CBD traffic shake-up

PRIORITIES: Council's designated routes for bikes, green, and vehicles, red, in its draft traffic plans.

by Luke Voogt

Cyclists will have priority over motorists on seven of central Geelong’s busiest roads under proposed council traffic management plans released this week.

Gheringhap, Moorabool, Swanston, Kilgour, Myers and Malop Sts and Western Beach Road would “prioritise” cyclists “consistent” with Geelong’s Principle Bicycle Network, City Hall said.

A further 20-plus streets and lanes bounded by Gheringhap Myers and Bellarine Sts and the waterfront will “be focussed on pedestrians” under the plans.

The draft Transport and Network Operating Plan prioritises Latrobe Tce and Ryrie, McKillop and Yarra Sts for vehicle traffic.

The plan would also direct east-west trucks to the more southern routes of McKillop and Fyans Sts and Breakwater Rd, to take pressure off Ryrie St.

But councillor Eddy Kontelj said plans to direct trucks away from Ryrie Street using signage were “unlikely to have an impact”.

“I believe we need a bridge across Corio Bay.
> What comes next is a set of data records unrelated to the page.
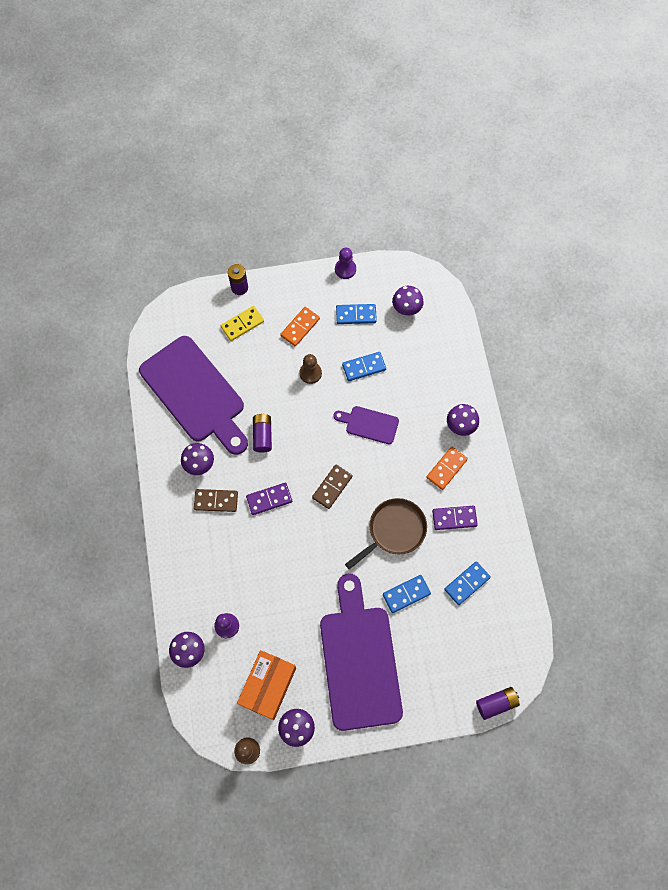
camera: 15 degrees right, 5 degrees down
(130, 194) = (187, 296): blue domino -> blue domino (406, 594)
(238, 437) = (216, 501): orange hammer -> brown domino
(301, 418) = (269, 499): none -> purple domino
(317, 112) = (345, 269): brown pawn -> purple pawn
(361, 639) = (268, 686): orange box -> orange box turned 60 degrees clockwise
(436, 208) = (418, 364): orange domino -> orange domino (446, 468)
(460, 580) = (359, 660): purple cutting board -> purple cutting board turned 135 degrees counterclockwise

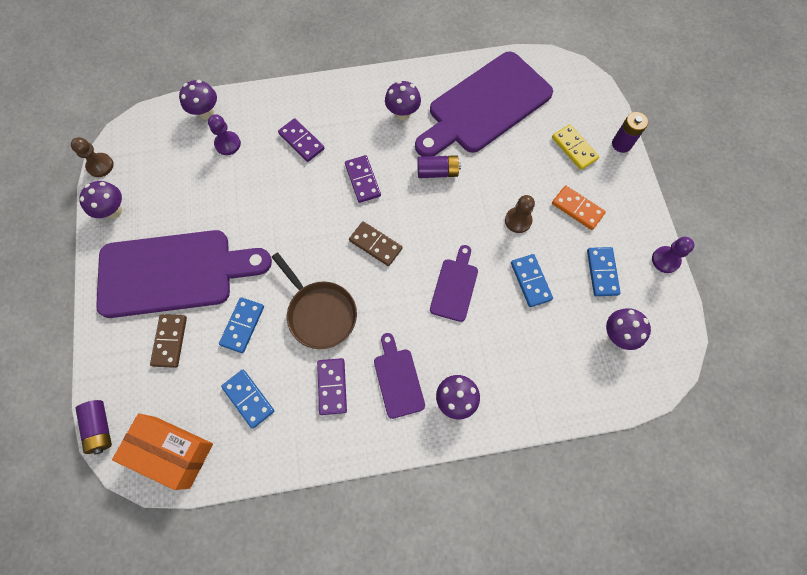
camera: 90 degrees right, 0 degrees up
(216, 501) = (362, 130): brown domino -> brown domino (170, 341)
(226, 556) = (301, 141): none -> purple domino
(268, 686) = (160, 183): orange box -> orange box (172, 452)
(406, 594) = (242, 325): blue domino -> blue domino turned 45 degrees clockwise
(446, 468) = (398, 379): orange domino -> purple cutting board

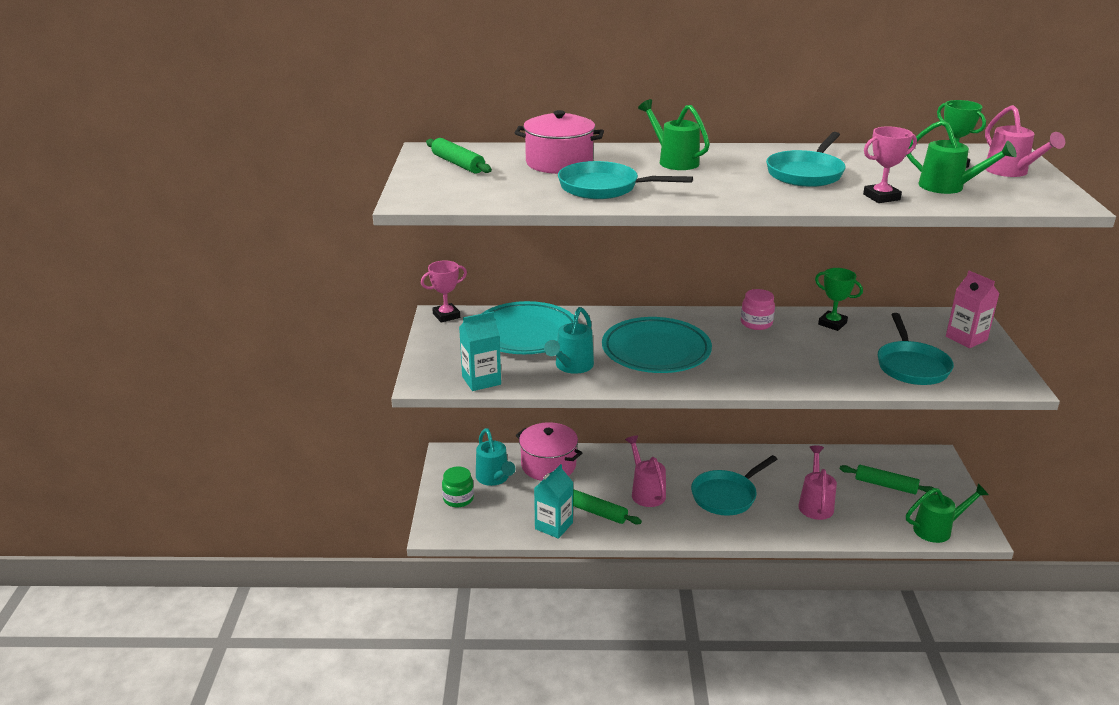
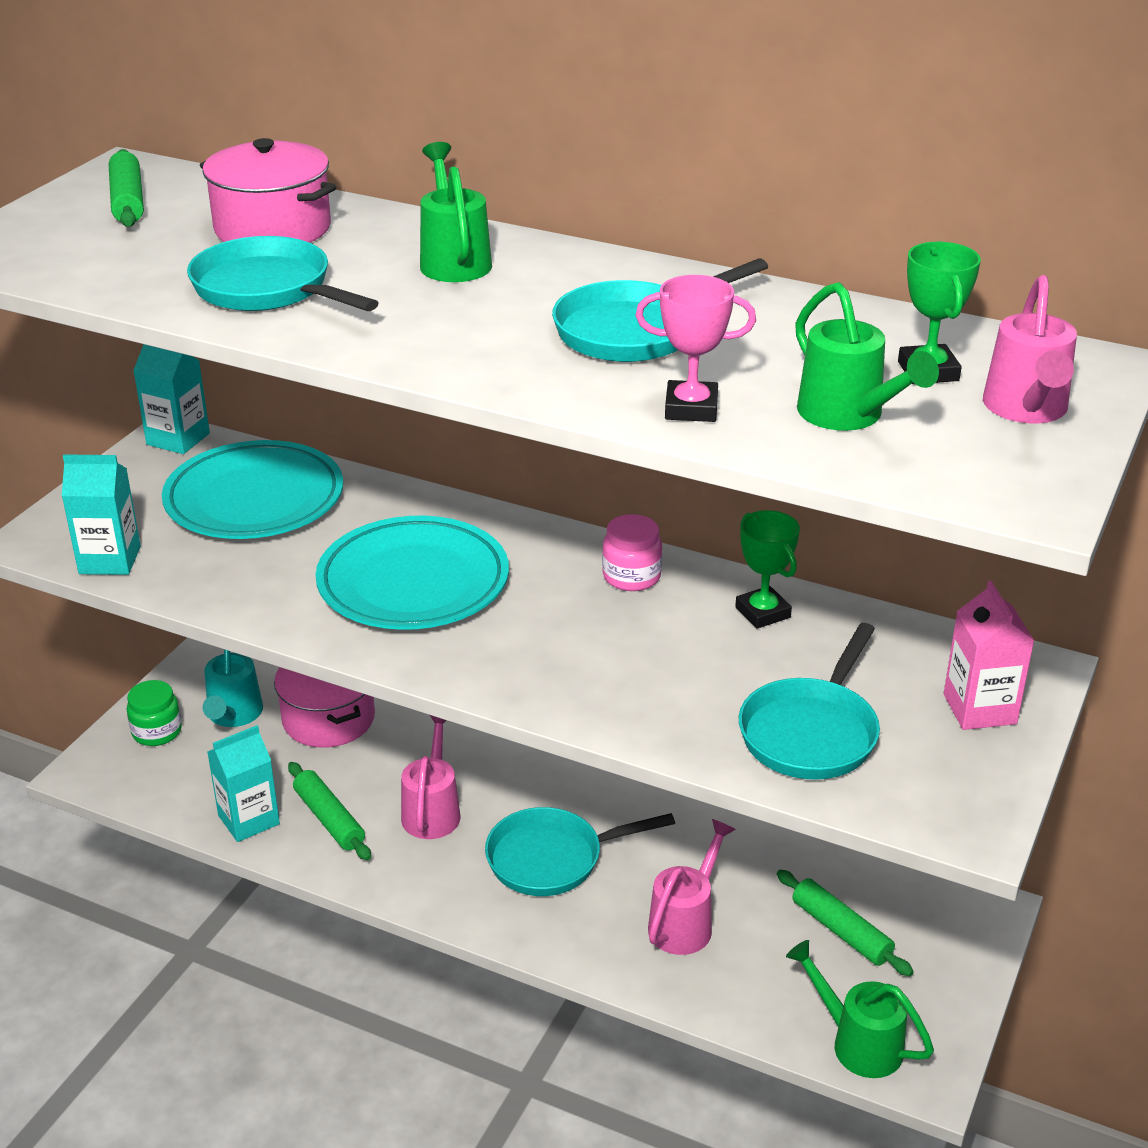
camera: 25 degrees right, 5 degrees up
(446, 316) = (178, 439): pink trophy -> turquoise carton
(571, 366) = (259, 573): turquoise watering can -> none
(937, 529) = (858, 1043): green watering can -> green watering can turned 150 degrees counterclockwise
Unless we take drastic action such as this, our east-west congestion will only get worse.”

The plan had no direction for bus routes, which the Department of Transport is currently reviewing.

“That is a little disappointing, because buses play an important part in traffic movement into and through the CBD,” Cr Kontelj said.

“I think this draft plan is a positive step forward, however in some areas I feel it doesn’t go far enough.”

Geelong Mayor Bruce Harwood said the draft plan did not “give all the answers to the transport challenges facing central Geelong”.

“But once finalised it will offer strategic direction as the council and State Government look to develop a functional and vibrant city centre.”

“A number of elements of this draft plan, such as directing freight movement away from Ryrie St, have been discussed for many years but are yet to be achieved.”

Council would continue to lobby State Government for major public transport improvements required to make the plan successful, Cr Harwood said.

He urged Geelong locals to have their say on the plan, which goes online next Monday at www.geelongaustralia.com.au/yoursay.

While the draft plan prioritised streets for certain types of transport, it did not exclude other modes of transport for those streets, a City Hall spokesperson said.

Technical experts created the plans with Public Transport Victoria, VLine, Public Transport Users Association, bicycle user groups and council’s Disability Access Committee.

Once finalised, council will implement the plans over 10 years in a staged manner, according to City Hall.